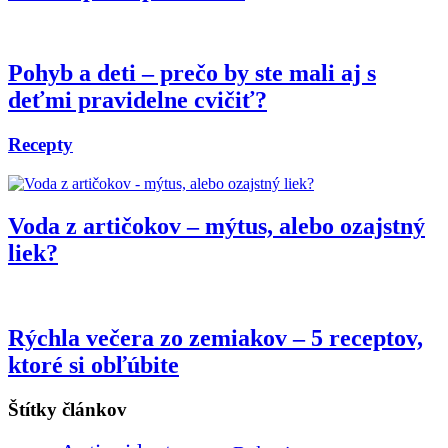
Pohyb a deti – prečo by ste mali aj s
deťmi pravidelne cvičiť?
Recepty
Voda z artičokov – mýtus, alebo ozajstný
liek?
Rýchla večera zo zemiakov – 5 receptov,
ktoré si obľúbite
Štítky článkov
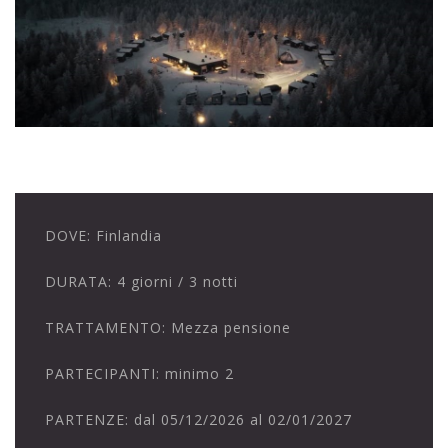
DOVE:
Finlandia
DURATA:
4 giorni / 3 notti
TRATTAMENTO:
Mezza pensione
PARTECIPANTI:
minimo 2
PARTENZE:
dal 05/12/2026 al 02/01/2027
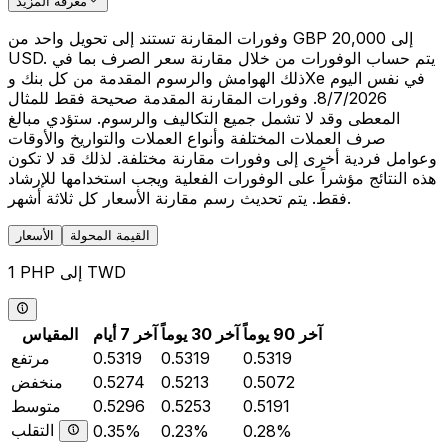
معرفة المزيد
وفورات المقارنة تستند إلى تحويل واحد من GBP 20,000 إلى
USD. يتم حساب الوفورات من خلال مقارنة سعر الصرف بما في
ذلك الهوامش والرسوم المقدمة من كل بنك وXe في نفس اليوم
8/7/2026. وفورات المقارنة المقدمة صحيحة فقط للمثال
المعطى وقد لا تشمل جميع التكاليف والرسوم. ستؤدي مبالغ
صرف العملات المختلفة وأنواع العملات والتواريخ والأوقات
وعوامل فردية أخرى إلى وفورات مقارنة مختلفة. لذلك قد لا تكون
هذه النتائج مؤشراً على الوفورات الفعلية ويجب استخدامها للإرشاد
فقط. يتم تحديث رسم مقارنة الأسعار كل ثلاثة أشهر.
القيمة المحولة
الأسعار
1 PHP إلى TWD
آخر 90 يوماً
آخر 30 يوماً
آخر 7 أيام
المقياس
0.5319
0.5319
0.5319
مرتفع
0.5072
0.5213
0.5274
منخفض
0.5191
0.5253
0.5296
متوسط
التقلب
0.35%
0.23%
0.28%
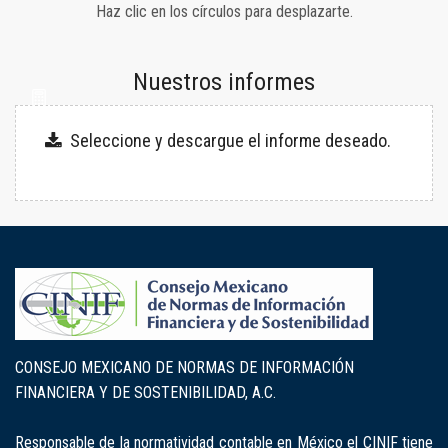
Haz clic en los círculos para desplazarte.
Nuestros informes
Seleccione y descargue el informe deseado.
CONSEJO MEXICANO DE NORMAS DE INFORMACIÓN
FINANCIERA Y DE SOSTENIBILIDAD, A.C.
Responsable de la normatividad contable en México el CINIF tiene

§ WORK REQUEST
Retype all of the lines above without changing a character, and leave the pictures out of your copy.

§ SOLUTION FOR THIS TASK
Pohyb a deti – prečo by ste mali aj s
deťmi pravidelne cvičiť?
Recepty
Voda z artičokov – mýtus, alebo ozajstný
liek?
Rýchla večera zo zemiakov – 5 receptov,
ktoré si obľúbite
Štítky článkov
DOVE:
Finlandia
DURATA:
4 giorni / 3 notti
TRATTAMENTO:
Mezza pensione
PARTECIPANTI:
minimo 2
PARTENZE:
dal 05/12/2026 al 02/01/2027
معرفة المزيد
وفورات المقارنة تستند إلى تحويل واحد من GBP 20,000 إلى
USD. يتم حساب الوفورات من خلال مقارنة سعر الصرف بما في
ذلك الهوامش والرسوم المقدمة من كل بنك وXe في نفس اليوم
8/7/2026. وفورات المقارنة المقدمة صحيحة فقط للمثال
المعطى وقد لا تشمل جميع التكاليف والرسوم. ستؤدي مبالغ
صرف العملات المختلفة وأنواع العملات والتواريخ والأوقات
وعوامل فردية أخرى إلى وفورات مقارنة مختلفة. لذلك قد لا تكون
هذه النتائج مؤشراً على الوفورات الفعلية ويجب استخدامها للإرشاد
فقط. يتم تحديث رسم مقارنة الأسعار كل ثلاثة أشهر.
القيمة المحولة
الأسعار
1 PHP إلى TWD
آخر 90 يوماً
آخر 30 يوماً
آخر 7 أيام
المقياس
0.5319
0.5319
0.5319
مرتفع
0.5072
0.5213
0.5274
منخفض
0.5191
0.5253
0.5296
متوسط
التقلب
0.35%
0.23%
0.28%
Haz clic en los círculos para desplazarte.
Nuestros informes
Seleccione y descargue el informe deseado.
CONSEJO MEXICANO DE NORMAS DE INFORMACIÓN
FINANCIERA Y DE SOSTENIBILIDAD, A.C.
Responsable de la normatividad contable en México el CINIF tiene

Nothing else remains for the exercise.